» Excerto do documento

= = = = =

Em suma, o recenseamento de toda a terra manifesta, por um lado, a trama demasiado humana que atravessa a história: a trama dum mundo que procura o poder e a força, a fama e a glória, onde tudo se mede através dos sucessos e dos resultados, dos cálculos e dos números. É a obsessão das façanhas. Mas ao mesmo tempo, no recenseamento, sobressai o caminho de Jesus, que vem procurar-nos através da encarnação. Não é o deus das façanhas, mas o Deus da encarnação. Não subverte do alto as injustiças com a força, mas de baixo com o amor; não irrompe com um poder sem limites, mas desce até aos nossos limites; não evita as nossas fragilidades, mas adota-as.
Nesta noite, irmãos e irmãs, podemos perguntar-nos: Em que Deus acreditamos? No Deus da encarnação ou no das façanhas? Sim, porque há o risco de viver o Natal tendo na cabeça uma ideia pagã de Deus, como se fosse um patrão poderoso que está no céu; um deus que se alia com o poder, o sucesso mundano e a idolatria do consumismo. Sempre volta a imagem falsa dum deus alheado e melindroso, que se comporta bem com os bons e se irrita com os maus; um deus feito à nossa imagem, útil apenas para nos resolver os problemas e preservar dos males. Mas o Deus Menino não usa a varinha mágica, não é o deus comercial do «tudo e já»; não nos salva carregando num botão, mas faz-Se próximo para mudar a realidade a partir de dentro. E todavia como está radicada em nós a ideia mundana dum deus distante e controlador, rígido e poderoso, que ajuda os seus a prevalecerem contra os outros! Muitas vezes, trazemos radicada em nós esta imagem; mas não é assim: Ele nasceu para todos, durante o recenseamento de toda a terra.

= = = = =

» Enunciado 1
No excerto do documento, por que motivo o Deus Menino não nos salva carregando num botão? Responda em uma a três frases.
» Enunciado 2
Extraia do excerto do documento o trecho que começa em "Em suma, o recenseamento" e prossegue até "fragilidades, mas adota-as.".

= = = = =

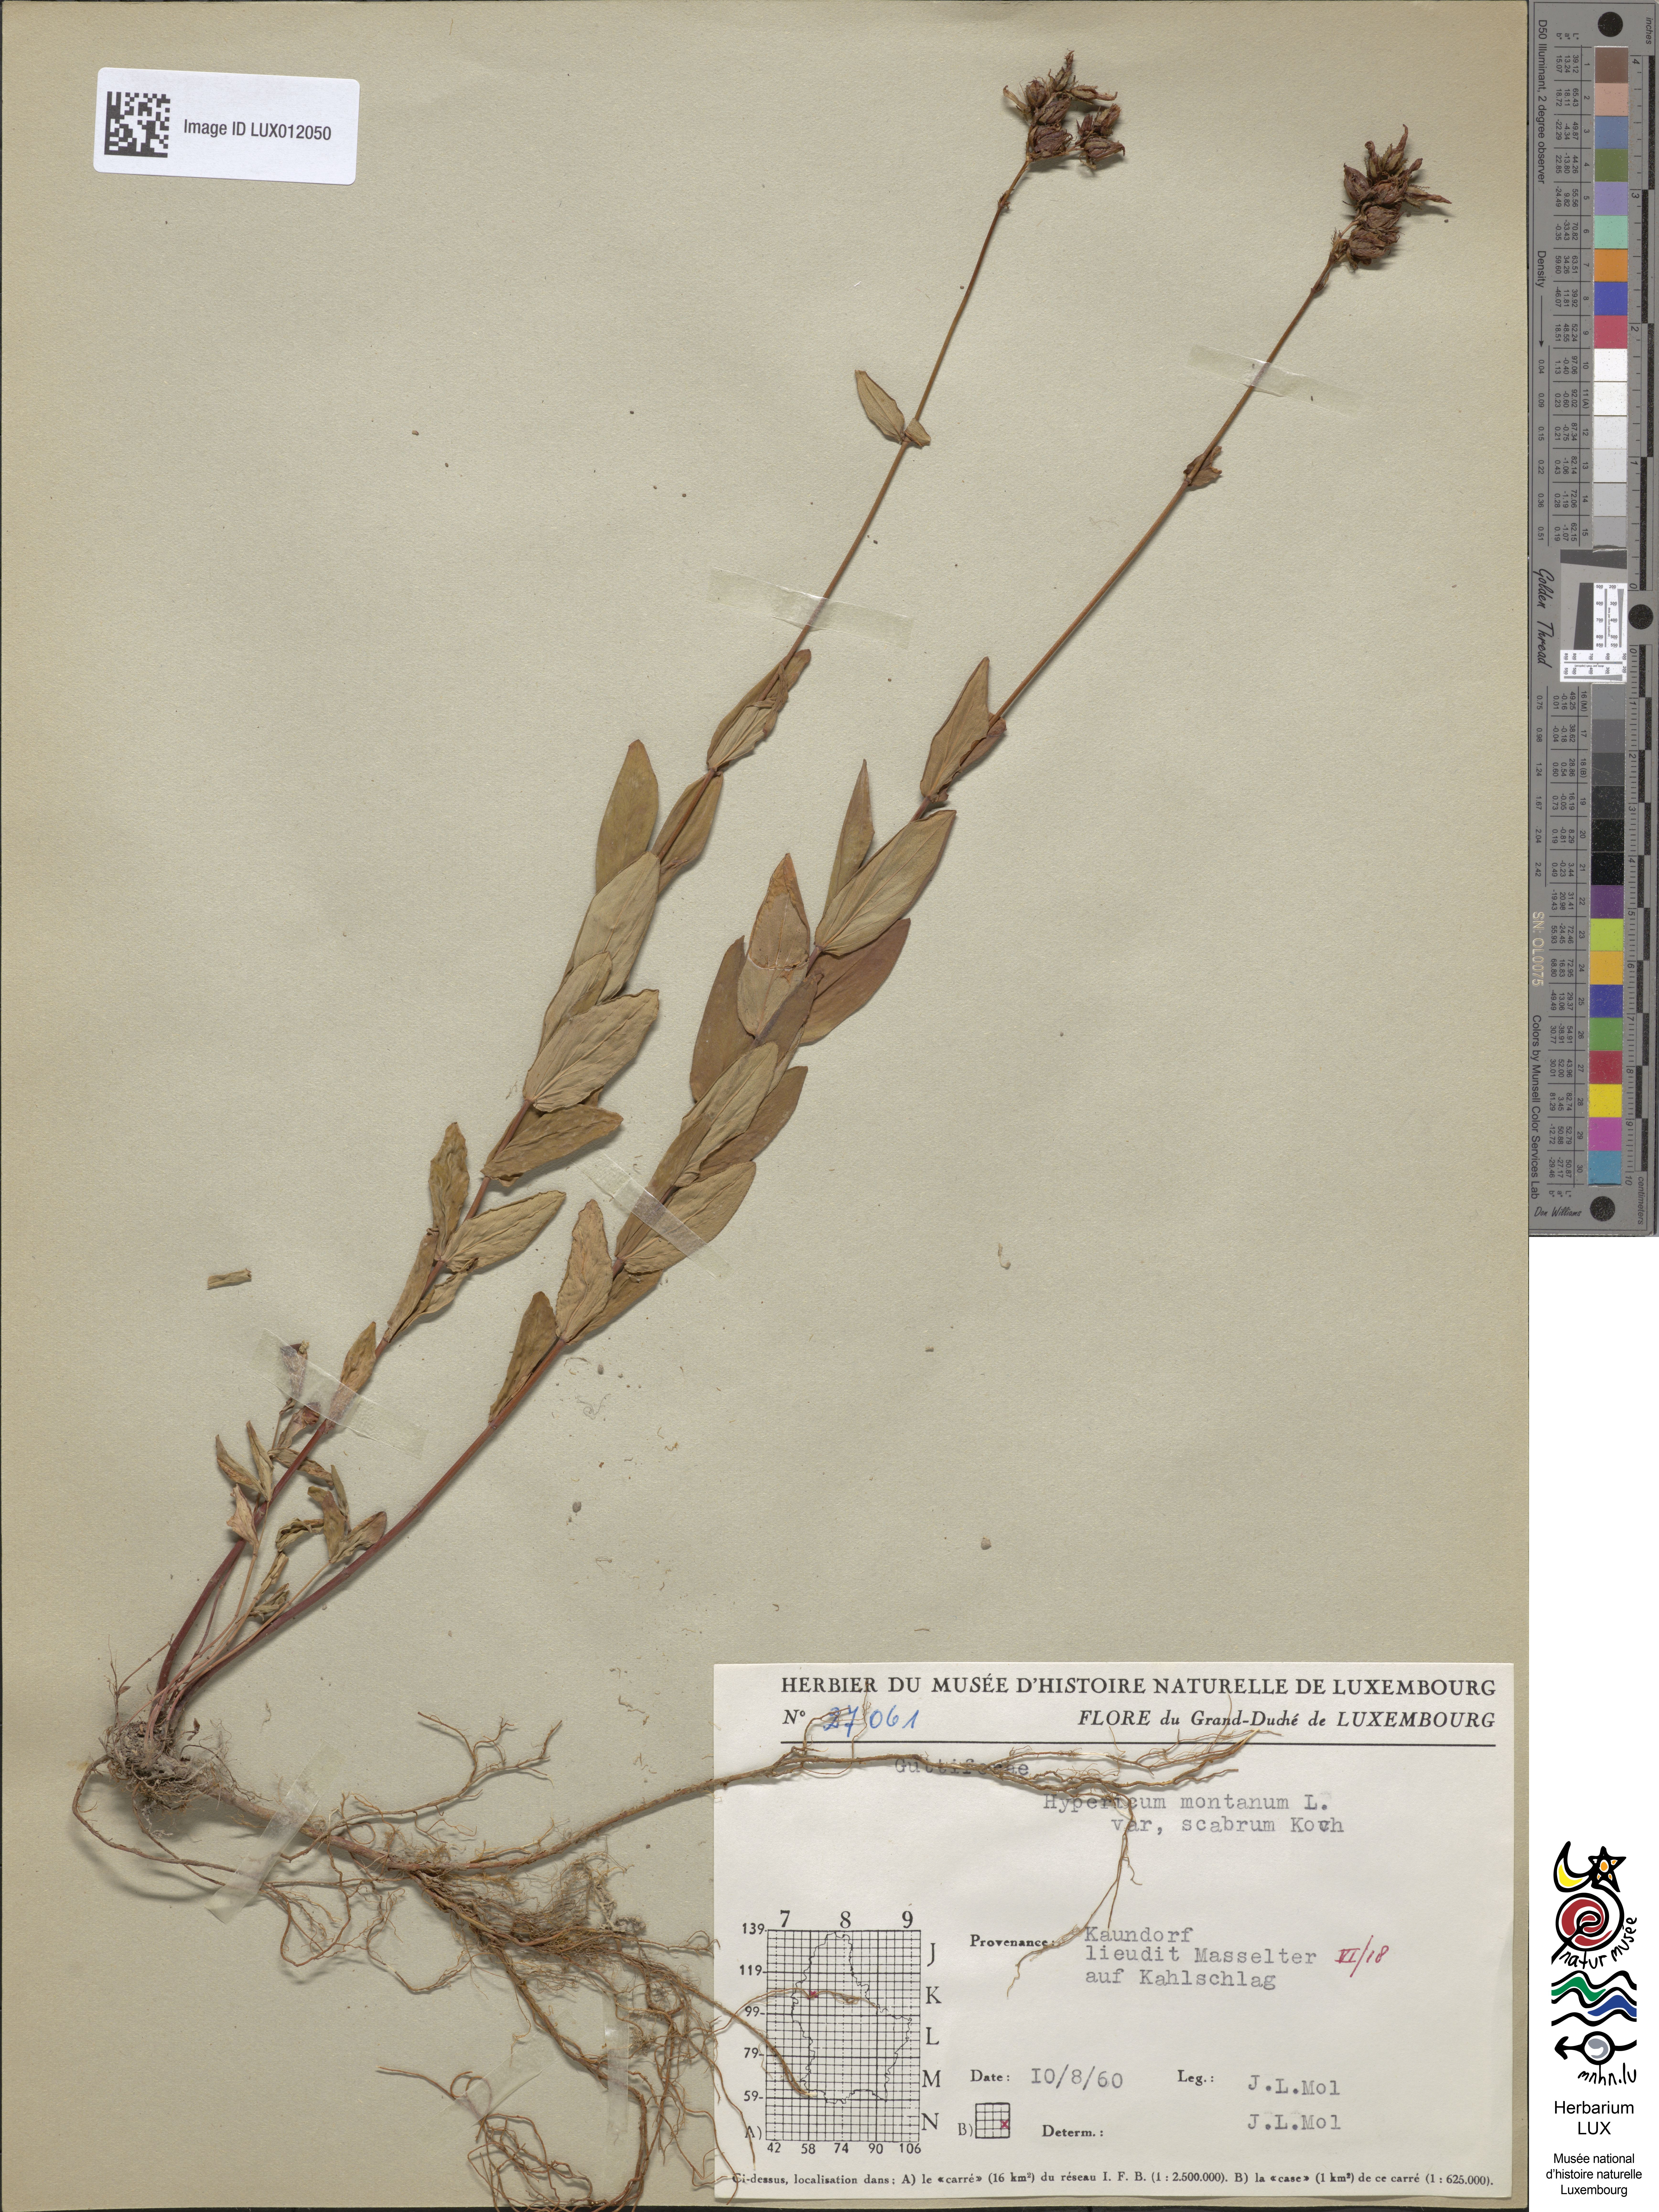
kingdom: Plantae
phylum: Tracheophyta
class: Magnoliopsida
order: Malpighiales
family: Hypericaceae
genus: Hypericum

= = = = =

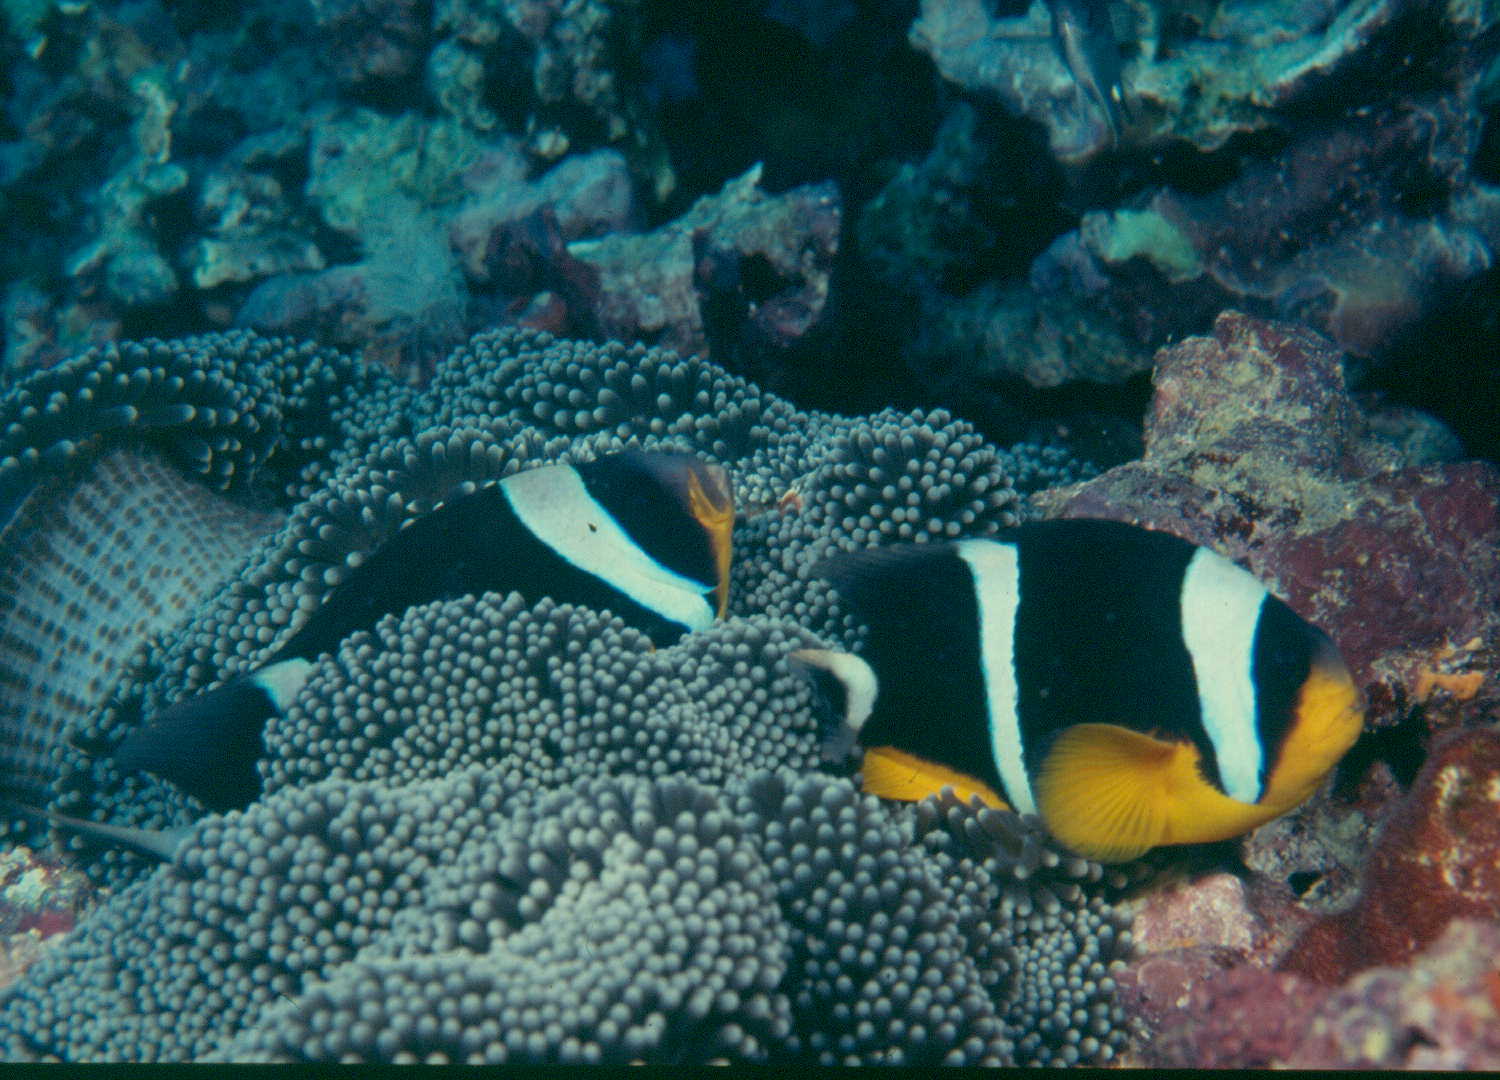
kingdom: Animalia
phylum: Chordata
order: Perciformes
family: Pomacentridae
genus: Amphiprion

= = = = =

» Resposta 1
O Deus Menino não é o deus comercial do «tudo e já» e não usa a varinha mágica. Em vez disso, faz-Se próximo para mudar a realidade a partir de dentro.

» Resposta 2
Em suma, o recenseamento de toda a terra manifesta, por um lado, a trama demasiado humana que atravessa a história: a trama dum mundo que procura o poder e a força, a fama e a glória, onde tudo se mede através dos sucessos e dos resultados, dos cálculos e dos números. É a obsessão das façanhas. Mas ao mesmo tempo, no recenseamento, sobressai o caminho de Jesus, que vem procurar-nos através da encarnação. Não é o deus das façanhas, mas o Deus da encarnação. Não subverte do alto as injustiças com a força, mas de baixo com o amor; não irrompe com um poder sem limites, mas desce até aos nossos limites; não evita as nossas fragilidades, mas adota-as.